Required tasks —
A) In the article on Chuck Blazer's FIFA ban, rewrite the paragraph beginning "Blazer has given evidence" as a short bulleted list that keeps its main facts.
B) Extract the part of the Blazer ban article starting with "FIFA on Thursday" and going on through "and US prosecutors.".

Text excerpt —
FIFA on Thursday ordered a life ban against Chuck Blazer, a central figure in the corruption scandal that has engulfed world football, for taking millions of dollars in bribes. “Mr Blazer committed many and various acts of misconduct continuously and repeatedly during his time as an official in different high-ranking and influential positions at FIFA and CONCACAF,” said a statement.
“In his positions as a football official, he was a key player in schemes involving the offer, acceptance, payment and receipt of undisclosed and illegal payments, bribes and kickbacks as well as other money-making schemes.”
The ban on the 70-year-old American was ordered by FIFA’s ethics committee adjudicatory chamber after investigations by football’s world body and US prosecutors.
The one-time powerbroker of North American football is a former ally of FIFA leader Sepp Blatter who has agreed to step down because of controversy over US and Swiss investigations into the world body and World Cup tournaments.
Blazer has given evidence to US authorities investigating football corruption and is gravely ill in a New York hospital suffering from cancer. Blazer has acknowledged to US investigators that he took more than $11 million in bribes from 2005 to 2010.

Text extracted page by page —
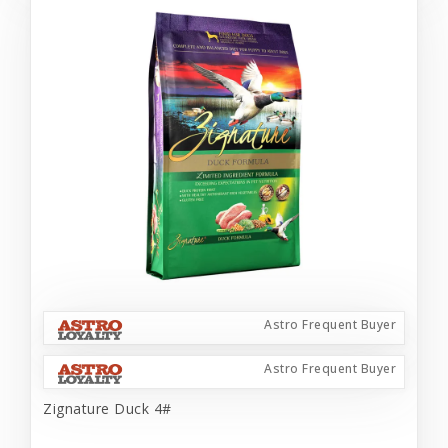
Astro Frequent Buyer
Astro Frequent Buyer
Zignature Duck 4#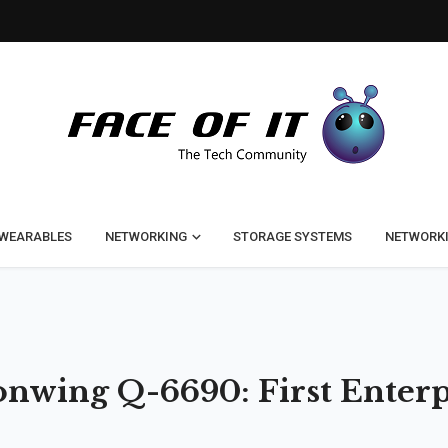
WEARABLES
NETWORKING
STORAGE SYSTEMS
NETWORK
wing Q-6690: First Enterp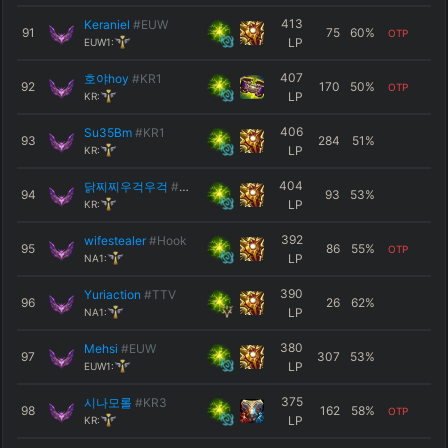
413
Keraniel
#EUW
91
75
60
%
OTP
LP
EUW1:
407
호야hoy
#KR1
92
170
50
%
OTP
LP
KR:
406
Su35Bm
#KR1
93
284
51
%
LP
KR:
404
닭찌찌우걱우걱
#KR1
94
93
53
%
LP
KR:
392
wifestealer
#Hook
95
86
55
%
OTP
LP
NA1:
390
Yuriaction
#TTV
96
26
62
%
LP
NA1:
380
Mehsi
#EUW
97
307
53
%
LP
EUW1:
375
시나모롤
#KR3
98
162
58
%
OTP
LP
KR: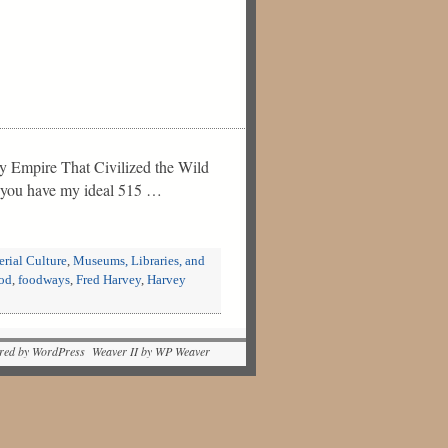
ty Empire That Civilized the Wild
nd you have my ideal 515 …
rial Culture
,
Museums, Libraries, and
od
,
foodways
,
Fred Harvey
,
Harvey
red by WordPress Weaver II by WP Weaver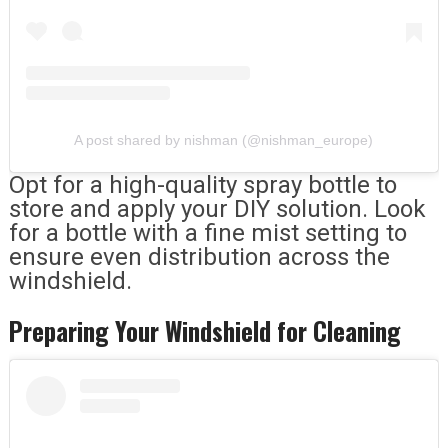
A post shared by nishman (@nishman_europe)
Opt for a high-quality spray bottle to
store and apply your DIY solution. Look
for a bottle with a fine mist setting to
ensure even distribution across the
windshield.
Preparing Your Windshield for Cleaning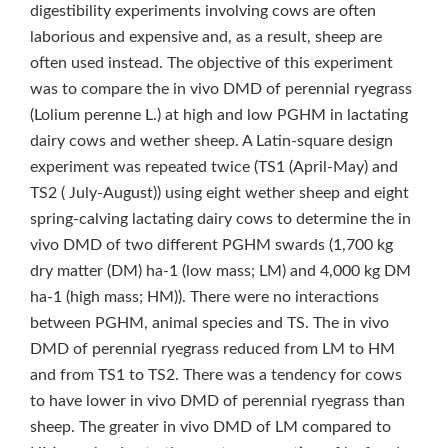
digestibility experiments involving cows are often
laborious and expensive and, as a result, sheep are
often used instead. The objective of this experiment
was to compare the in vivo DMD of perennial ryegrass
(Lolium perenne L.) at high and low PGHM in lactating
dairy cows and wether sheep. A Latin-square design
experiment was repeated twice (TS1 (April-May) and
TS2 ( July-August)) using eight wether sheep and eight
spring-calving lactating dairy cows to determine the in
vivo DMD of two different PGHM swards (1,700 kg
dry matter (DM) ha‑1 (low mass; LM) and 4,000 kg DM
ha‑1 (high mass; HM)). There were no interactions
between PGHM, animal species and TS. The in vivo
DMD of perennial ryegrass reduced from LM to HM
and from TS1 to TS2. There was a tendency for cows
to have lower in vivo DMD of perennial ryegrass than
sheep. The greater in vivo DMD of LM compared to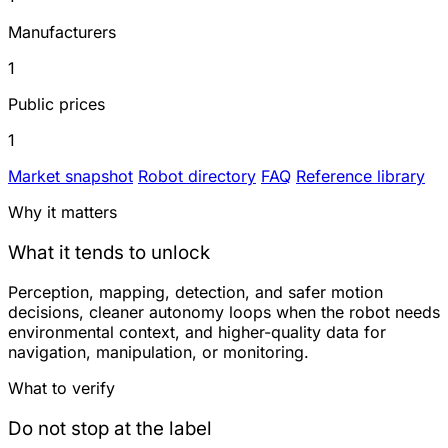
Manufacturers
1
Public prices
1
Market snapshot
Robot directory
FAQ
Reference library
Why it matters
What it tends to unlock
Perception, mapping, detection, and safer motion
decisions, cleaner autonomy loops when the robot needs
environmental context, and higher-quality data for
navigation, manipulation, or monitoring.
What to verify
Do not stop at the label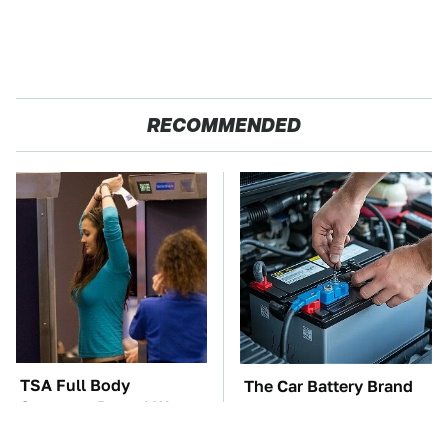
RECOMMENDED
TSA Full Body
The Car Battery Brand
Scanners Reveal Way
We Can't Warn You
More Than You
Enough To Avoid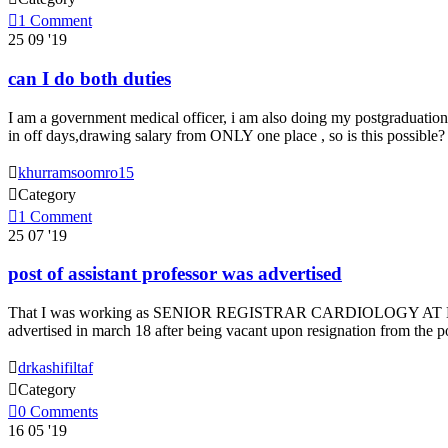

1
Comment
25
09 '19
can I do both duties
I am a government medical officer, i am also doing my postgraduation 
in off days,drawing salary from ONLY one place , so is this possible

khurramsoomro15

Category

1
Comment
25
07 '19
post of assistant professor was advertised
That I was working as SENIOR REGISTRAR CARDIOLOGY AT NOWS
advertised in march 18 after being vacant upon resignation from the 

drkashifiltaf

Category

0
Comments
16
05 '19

Answers to the exercises —
A)
- Blazer has given evidence to US authorities investigating football corruption.
- He is gravely ill with cancer in a New York hospital.
- He has acknowledged taking more than $11 million in bribes from 2005 to 2010.

B)
FIFA on Thursday ordered a life ban against Chuck Blazer, a central figure in the corruption scandal that has engulfed world football, for taking millions of dollars in bribes. “Mr Blazer committed many and various acts of misconduct continuously and repeatedly during his time as an official in different high-ranking and influential positions at FIFA and CONCACAF,” said a statement.
“In his positions as a football official, he was a key player in schemes involving the offer, acceptance, payment and receipt of undisclosed and illegal payments, bribes and kickbacks as well as other money-making schemes.”
The ban on the 70-year-old American was ordered by FIFA’s ethics committee adjudicatory chamber after investigations by football’s world body and US prosecutors.